The Overstory (Richard Powers)

The Overstory tells the intertwining stories of diverse individuals whose lives are deeply influenced by trees. From their initial encounters with nature to their passionate activism, the characters embark on a journey of environmental awareness, highlighting the vital role trees play in our lives and the need for ecological preservation.

Author: Richard Powers
List:  Pulitzer Prize Winner 2019)
Year of publication: 2018
Pages: 502





Plot Complexity: high
Language Complexity: high
Ideas Complexity: high

The Overstory has a moderately complex plot featuring multiple interwoven story lines. The language used is notably sophisticated and refined, employing advanced vocabulary and literary techniques. The novel explores complex and thought-provoking ideas related to nature, environmental conservation, and the interconnectedness of all living beings. It presents profound philosophical questions, challenging readers’ perspectives and demanding intellectual engagement.


An Air Force loadmaster in the Vietnam War is shot out of the sky, then saved by falling into a banyan. An artist inherits a hundred years of photographic portraits, all of the same doomed American chestnut. A hard-partying undergraduate in the late 1980s electrocutes herself, dies, and is sent back into life by creatures of air and light. A hearing- and speech-impaired scientist discovers that trees are communicating with one another. These four, and five other strangers—each summoned in different ways by trees—are brought together in a last and violent stand to save the continent’s few remaining acres of virgin forest.

In his twelfth novel, National Book Award winner Richard Powers delivers a sweeping, impassioned novel of activism and resistance that is also a stunning evocation of—and paean to—the natural world.
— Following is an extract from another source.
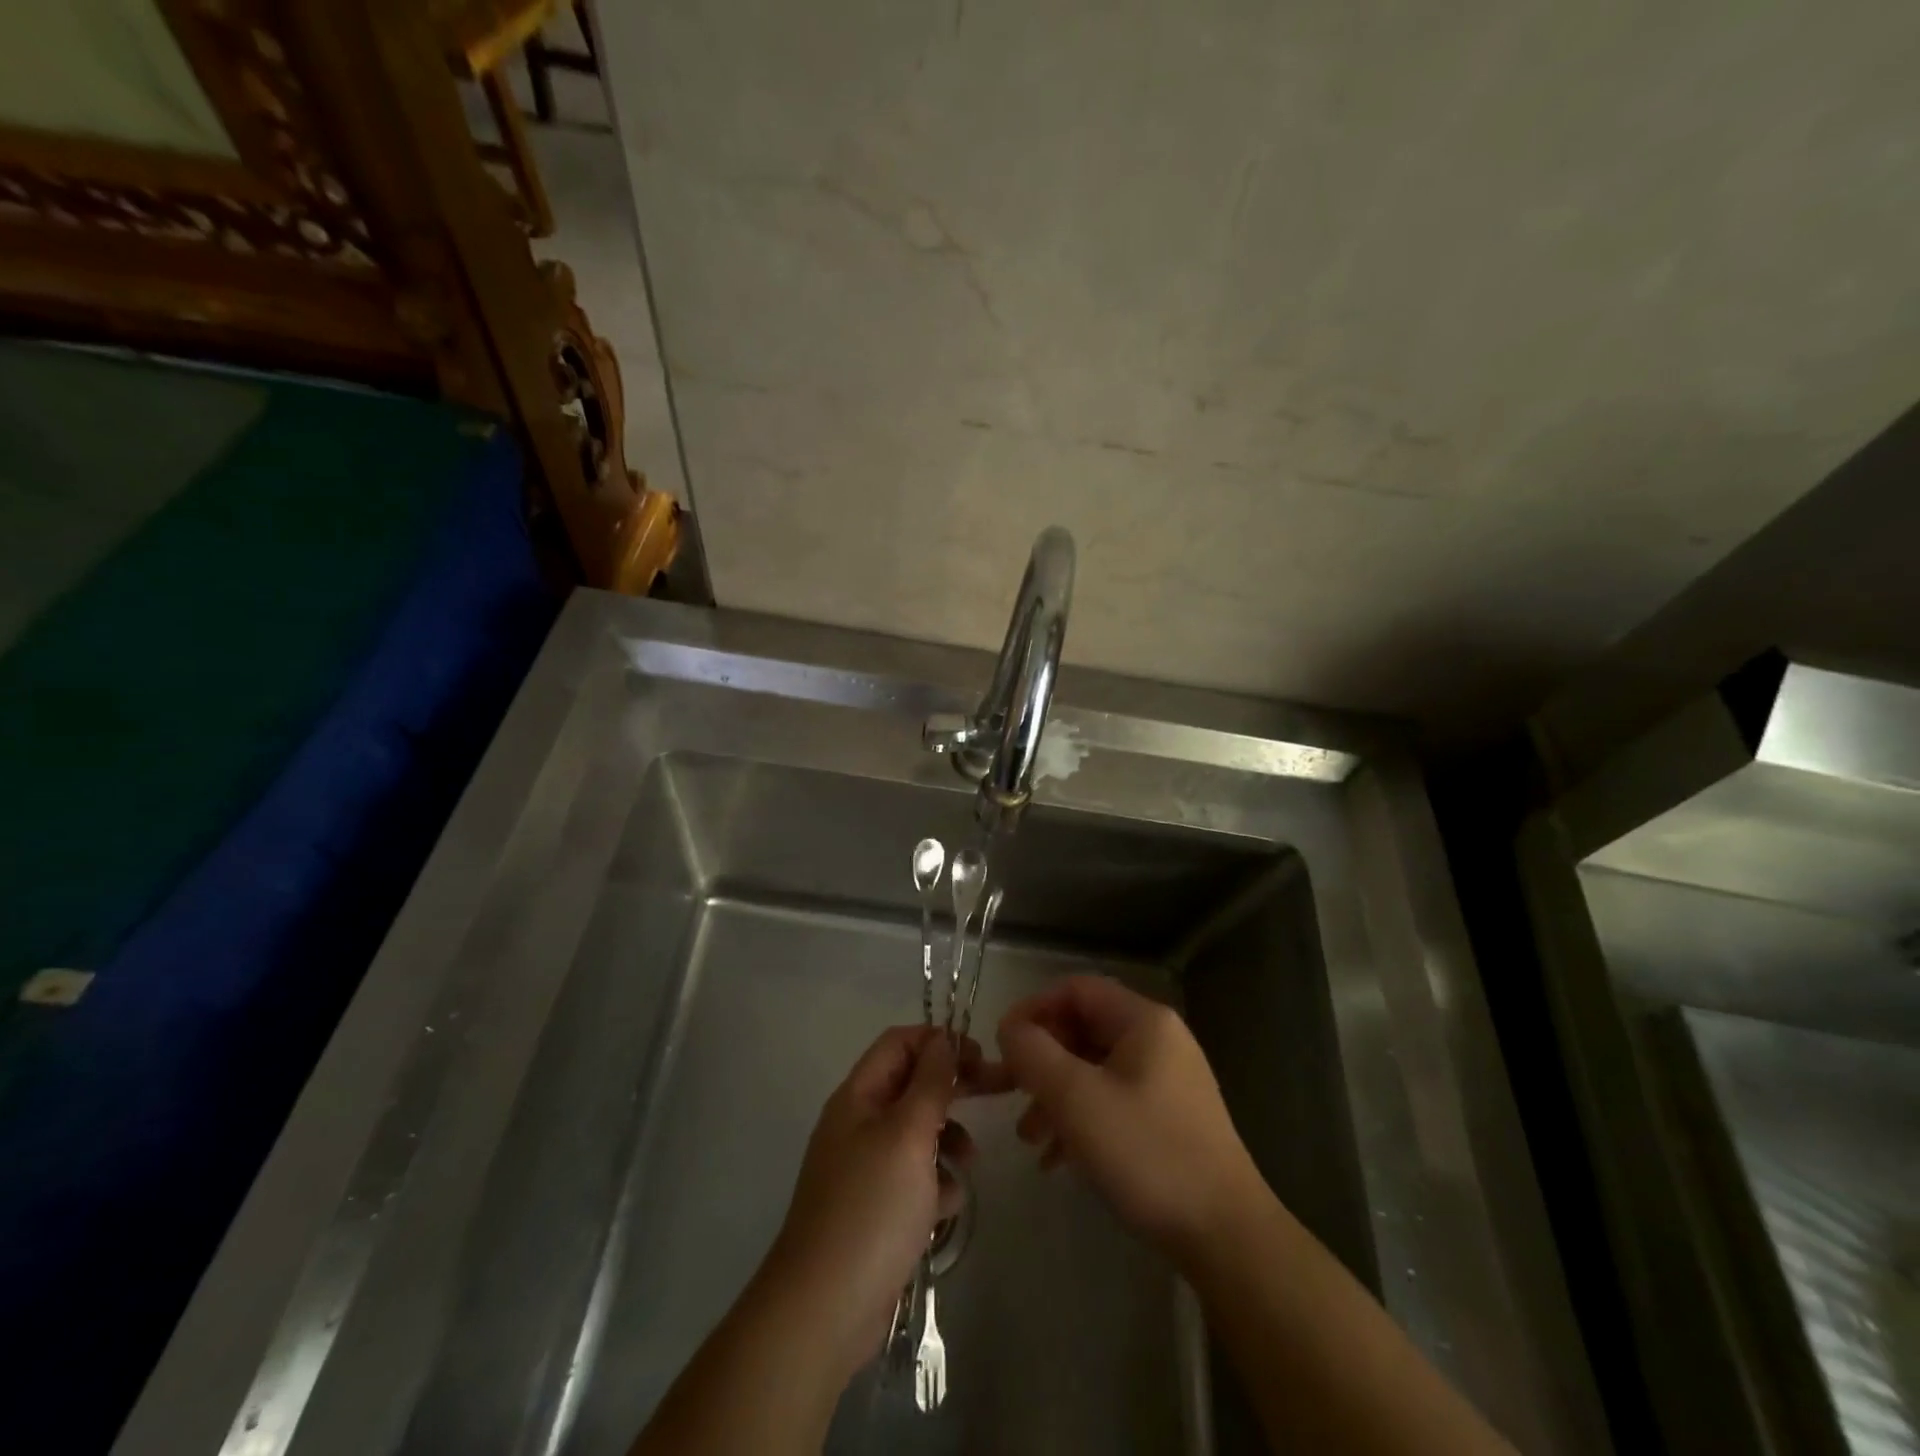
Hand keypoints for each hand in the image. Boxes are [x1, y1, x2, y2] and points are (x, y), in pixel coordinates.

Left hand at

From the roots to the crown and back to the seeds, The Overstory unfolds in concentric rings of interlocking fables that range from antebellum New York to the late twentieth-century Timber Wars of the Pacific Northwest and beyond, exploring the essential conflict on this planet: the one taking place between humans and nonhumans. There is a world alongside ours—vast, slow, interconnected, resourceful, magnificently inventive, and almost invisible to us. This is the story of a handful of people who learn how to see that world and who are drawn up into its unfolding catastrophe.

The Overstory is a book for all readers who despair of humanity’s self-imposed separation from the rest of creation and who hope for the transformative, regenerating possibility of a homecoming. If the trees of this earth could speak, what would they tell us? “Listen. There’s something you need to hear.”